### Reading passage:
Red Bull KTM MX2 Team Manager Dirk Gruebel has to deal with Grand Prix rookies to perennial winners and coax the best of his riders across a grueling nineteen race season. We asked about the intricacies of motivating and moving motocross athletes …
It has been hard to escape Dirk Gruebel’s lofty figure on MX2 podiums in the last half a decade. The German has overseen the continued dominance of the KTM 250 SX-F in the FIM Motocross World Championship but also directed the startling success (and dealt with the crushing injury lows) of Jeffrey Herlings (22, still now also in MXGP with the KTM 450 SX-F) as well as helped youngsters like Jordi Tixier, Pauls Jonass (20) and now Jorge Prado (16) reach the peak of the sport. Jonass leads the current MX2 standings and has won half of the motos in 2017.
From raw diamonds to surging powerhouses of potential and glory, Gruebel – who started at KTM with the fairly ‘simple’ task of working with Supercross legend Jeremy McGrath in the final months of his career – has had to handle a raft of personalities and athletes on different trajectories and has been well placed in his role in the motocross team for over ten years to give some insight.

### What you should do:
Carry on the article about Red Bull KTM MX2 team manager Dirk Gruebel, picking up right after its last sentence.

### Stored data:

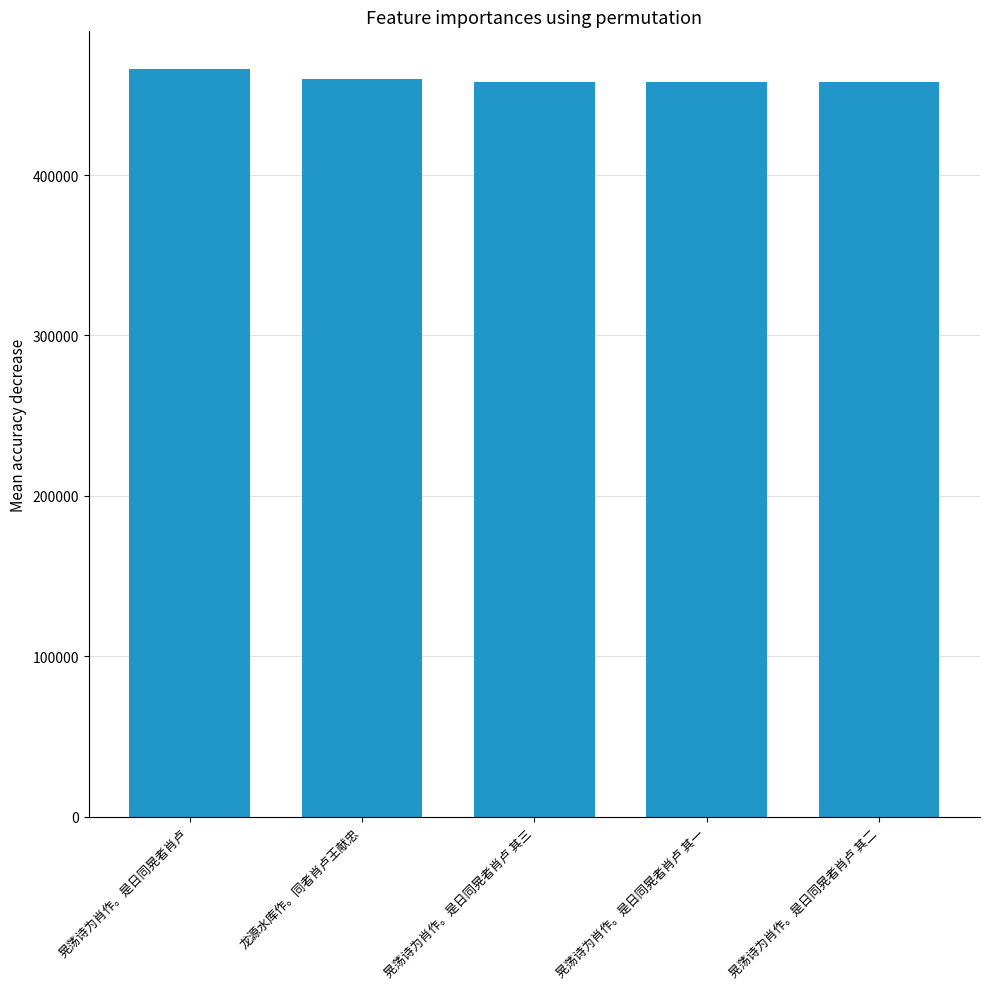

How many data points are less than 457977?

2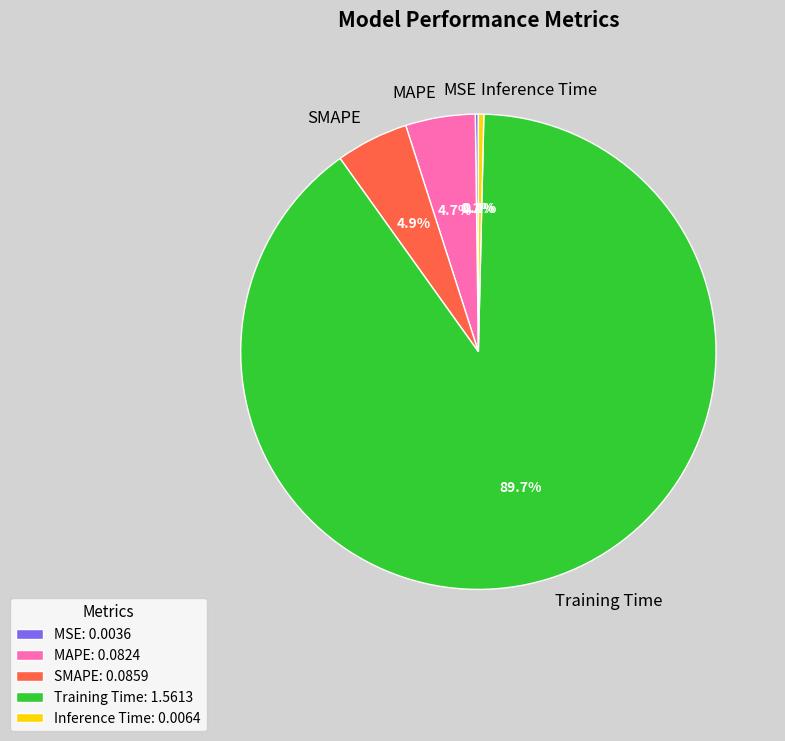

What portion of the pie excludes MAPE?

95.3%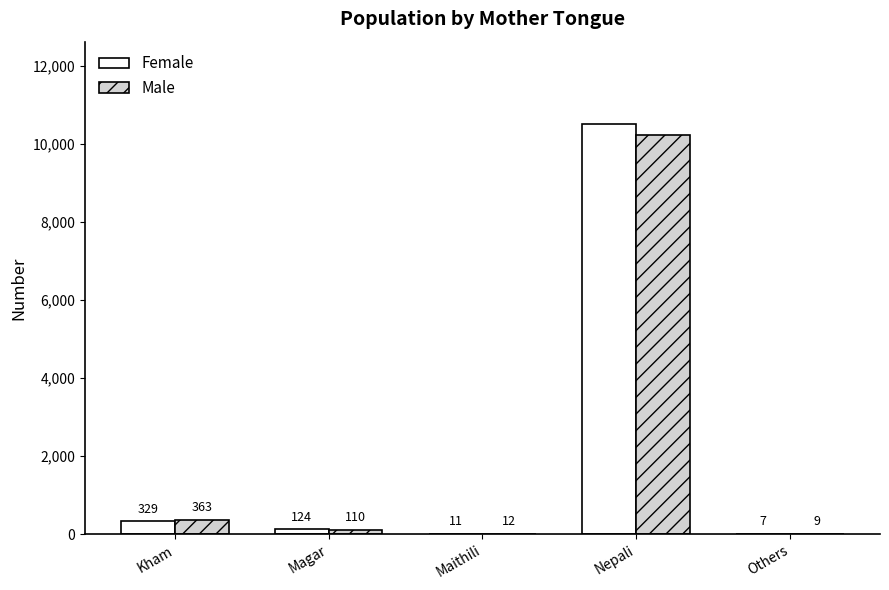

Which series has the largest range (max minus min)?

Female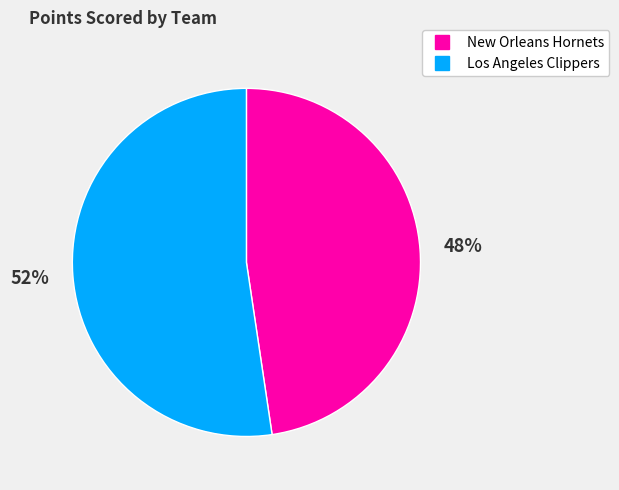

Is there a majority slice in this chart?

Yes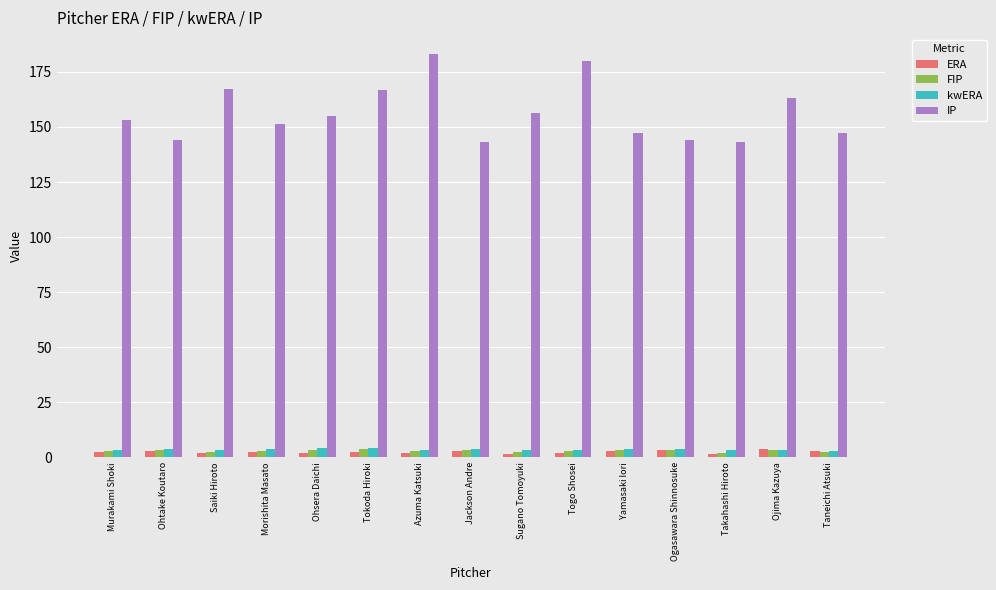

Which series has the largest total across all categories?

IP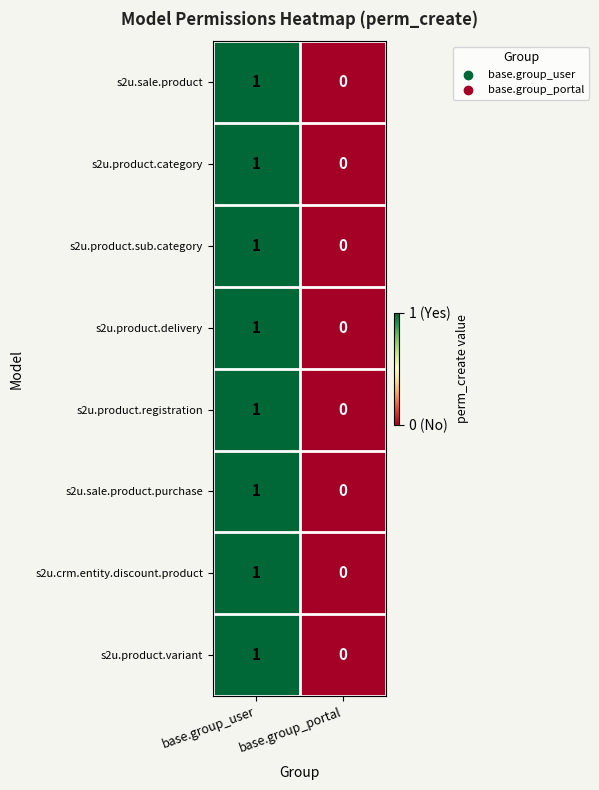

List the labels in order of s2u.product.registration value, largest first.

base.group_user, base.group_portal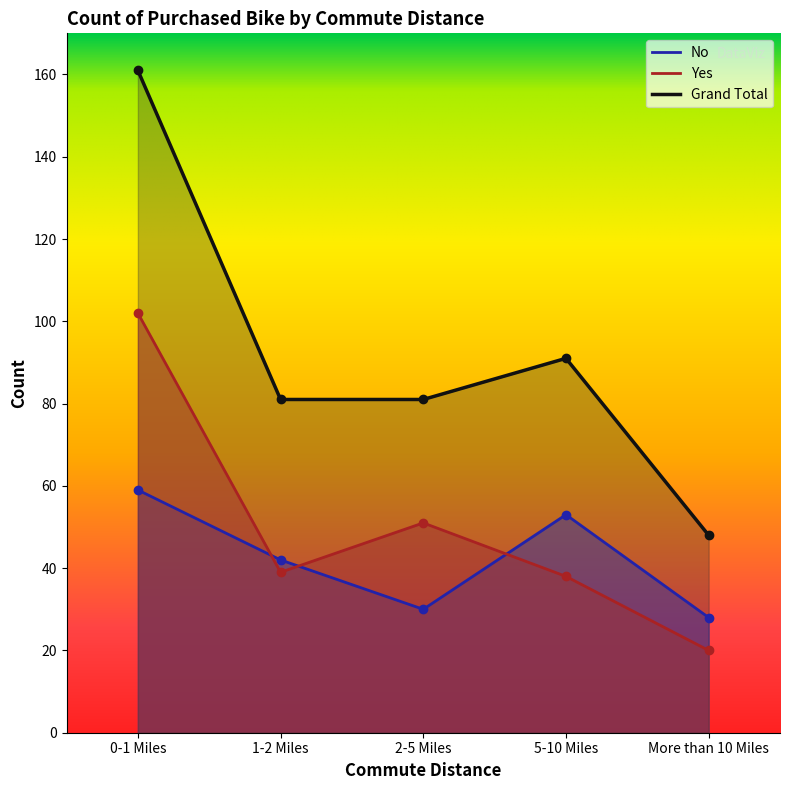

How many lines are shown in the chart?

3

### Answer to the problem:
“Some are easier, some are demanding and we’ve had some real characters,” he reflects. “If I think back then a rider like Sebastien Tortelli was really easy-going and I’d heard he was always like that but he also knew exactly what he wanted, whereas his teammate at the time – Mickael Pichon – was very demanding and critical of the setup of the bike and the team structure. I then worked with someone like [Enduro legend] David Knight and we just had to try and tame that guy! We tried to make some rules for him but his favorite sport seemed to be how he could try to break the rules! Once the helmet was on then he was totally 100% and he was and still is a lot of fun.”
As the head of a team Gruebel has to bring the group together … and that includes the talent. Initial trust and common ground is established through intense testing and pre-season periods and through the sheer amount of time spent travelling as a small and compact band. The team simply has to gel and be the right mix of temperaments, especially in a series like MXGP where the first four rounds involve long hikes to the likes of Qatar, Indonesia, Argentina and Mexico. With 38 thirty-minute and two lap motos to negotiate, the eight-month campaign can be a wide-ranging journey of elation and achievement but also pain and disappointment: Gruebel has to keep the boat afloat and on an even keel.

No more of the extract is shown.